Em causa está uma proposta apresentada pelo executivo comunitário, em abril de 2017, que prevê questões como uma nova regra europeia mínima de 10 dias de licença de paternidade para os pais após o nascimento de um filho e o reforço do direito existente a quatro meses de licença parental.

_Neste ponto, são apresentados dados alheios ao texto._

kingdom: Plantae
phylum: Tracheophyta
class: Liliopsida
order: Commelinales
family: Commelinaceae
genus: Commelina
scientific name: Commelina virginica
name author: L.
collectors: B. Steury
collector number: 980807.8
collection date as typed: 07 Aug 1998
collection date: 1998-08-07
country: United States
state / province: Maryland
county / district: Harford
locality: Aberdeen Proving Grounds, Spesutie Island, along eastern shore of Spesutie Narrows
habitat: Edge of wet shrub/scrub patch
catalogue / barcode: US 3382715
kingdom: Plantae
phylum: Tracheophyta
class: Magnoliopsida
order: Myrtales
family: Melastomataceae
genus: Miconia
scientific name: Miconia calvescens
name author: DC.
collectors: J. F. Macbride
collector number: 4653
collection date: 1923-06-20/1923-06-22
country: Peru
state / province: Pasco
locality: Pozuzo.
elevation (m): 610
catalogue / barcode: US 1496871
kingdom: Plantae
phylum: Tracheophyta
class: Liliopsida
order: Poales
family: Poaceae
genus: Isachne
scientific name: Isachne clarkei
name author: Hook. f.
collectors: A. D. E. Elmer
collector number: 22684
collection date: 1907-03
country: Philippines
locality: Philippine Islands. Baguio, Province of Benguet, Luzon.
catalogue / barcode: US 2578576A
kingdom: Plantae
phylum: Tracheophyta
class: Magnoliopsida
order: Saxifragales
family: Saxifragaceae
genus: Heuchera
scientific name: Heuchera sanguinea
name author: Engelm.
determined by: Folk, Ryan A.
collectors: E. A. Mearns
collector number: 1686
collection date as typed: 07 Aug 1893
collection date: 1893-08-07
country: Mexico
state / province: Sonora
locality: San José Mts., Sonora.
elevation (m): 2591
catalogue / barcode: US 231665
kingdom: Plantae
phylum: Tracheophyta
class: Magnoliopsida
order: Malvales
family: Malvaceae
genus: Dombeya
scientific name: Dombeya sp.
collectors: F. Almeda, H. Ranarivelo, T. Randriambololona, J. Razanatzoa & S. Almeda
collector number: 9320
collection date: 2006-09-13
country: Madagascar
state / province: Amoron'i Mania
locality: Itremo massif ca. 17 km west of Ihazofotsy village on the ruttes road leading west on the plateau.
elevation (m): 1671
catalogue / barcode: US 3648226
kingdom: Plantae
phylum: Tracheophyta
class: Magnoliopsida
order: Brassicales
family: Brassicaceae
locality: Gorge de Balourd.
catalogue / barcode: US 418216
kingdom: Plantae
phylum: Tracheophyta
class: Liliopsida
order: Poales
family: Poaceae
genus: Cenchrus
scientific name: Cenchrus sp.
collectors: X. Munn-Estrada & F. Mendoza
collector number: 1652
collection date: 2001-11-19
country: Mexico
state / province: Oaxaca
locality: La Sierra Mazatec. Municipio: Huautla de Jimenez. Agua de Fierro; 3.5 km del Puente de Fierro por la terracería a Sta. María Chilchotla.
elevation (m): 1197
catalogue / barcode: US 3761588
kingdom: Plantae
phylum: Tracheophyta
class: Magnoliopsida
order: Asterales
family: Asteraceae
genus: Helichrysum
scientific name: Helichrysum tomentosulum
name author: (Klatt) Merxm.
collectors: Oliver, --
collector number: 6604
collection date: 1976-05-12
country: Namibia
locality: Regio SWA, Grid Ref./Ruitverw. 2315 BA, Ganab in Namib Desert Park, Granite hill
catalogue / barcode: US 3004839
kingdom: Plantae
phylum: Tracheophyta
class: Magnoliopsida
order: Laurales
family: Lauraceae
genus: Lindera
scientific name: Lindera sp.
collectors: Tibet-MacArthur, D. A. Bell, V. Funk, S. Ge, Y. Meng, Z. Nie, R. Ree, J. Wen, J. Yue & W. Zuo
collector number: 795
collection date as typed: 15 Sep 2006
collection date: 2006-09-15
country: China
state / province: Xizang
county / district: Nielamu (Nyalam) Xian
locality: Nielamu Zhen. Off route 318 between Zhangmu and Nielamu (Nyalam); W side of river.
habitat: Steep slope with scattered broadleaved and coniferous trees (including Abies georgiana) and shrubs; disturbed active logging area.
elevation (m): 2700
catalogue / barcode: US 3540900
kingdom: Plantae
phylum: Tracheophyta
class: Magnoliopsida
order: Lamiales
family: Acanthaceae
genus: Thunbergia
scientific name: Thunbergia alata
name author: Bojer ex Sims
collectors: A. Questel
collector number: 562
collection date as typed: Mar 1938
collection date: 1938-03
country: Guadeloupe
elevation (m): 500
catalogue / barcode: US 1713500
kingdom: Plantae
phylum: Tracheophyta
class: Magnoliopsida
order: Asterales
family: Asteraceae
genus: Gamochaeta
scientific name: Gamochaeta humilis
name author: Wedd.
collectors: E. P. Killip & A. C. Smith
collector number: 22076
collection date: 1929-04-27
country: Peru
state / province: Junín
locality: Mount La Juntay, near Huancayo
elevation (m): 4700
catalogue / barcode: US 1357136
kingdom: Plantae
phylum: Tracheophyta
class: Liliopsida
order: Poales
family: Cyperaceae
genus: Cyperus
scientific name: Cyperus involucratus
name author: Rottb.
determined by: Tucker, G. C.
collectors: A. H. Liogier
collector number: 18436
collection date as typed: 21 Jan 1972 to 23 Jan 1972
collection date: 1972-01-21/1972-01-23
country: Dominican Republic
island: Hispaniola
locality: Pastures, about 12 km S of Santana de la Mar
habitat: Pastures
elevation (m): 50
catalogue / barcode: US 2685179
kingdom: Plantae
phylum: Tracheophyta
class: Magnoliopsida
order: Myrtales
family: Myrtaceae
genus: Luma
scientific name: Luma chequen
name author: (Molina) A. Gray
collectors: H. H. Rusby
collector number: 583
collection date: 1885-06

Está, ainda, previsto um novo direito europeu de cinco dias de licença por ano e por trabalhador para prestação de cuidados, bem como a possibilidade de todos os progenitores e cuidadores solicitarem regimes de trabalho flexíveis.

Citado pela nota de imprensa, o vice-presidente da Comissão Europeia Frans Timmermans assinala que a nova diretiva europeia possibilita “às mulheres e aos homens o direito de desempenhar um papel idêntico em casa e no local de trabalho”.

“Estas regras fortalecerão a igualdade de género no nosso continente e melhorarão a vida familiar e profissional de muitos europeus”, adianta Frans Timmermans.

Cabe agora aos Estados-membros transporem para a legislação nacional estas regras europeias, dispondo de um prazo de três anos para o fazer.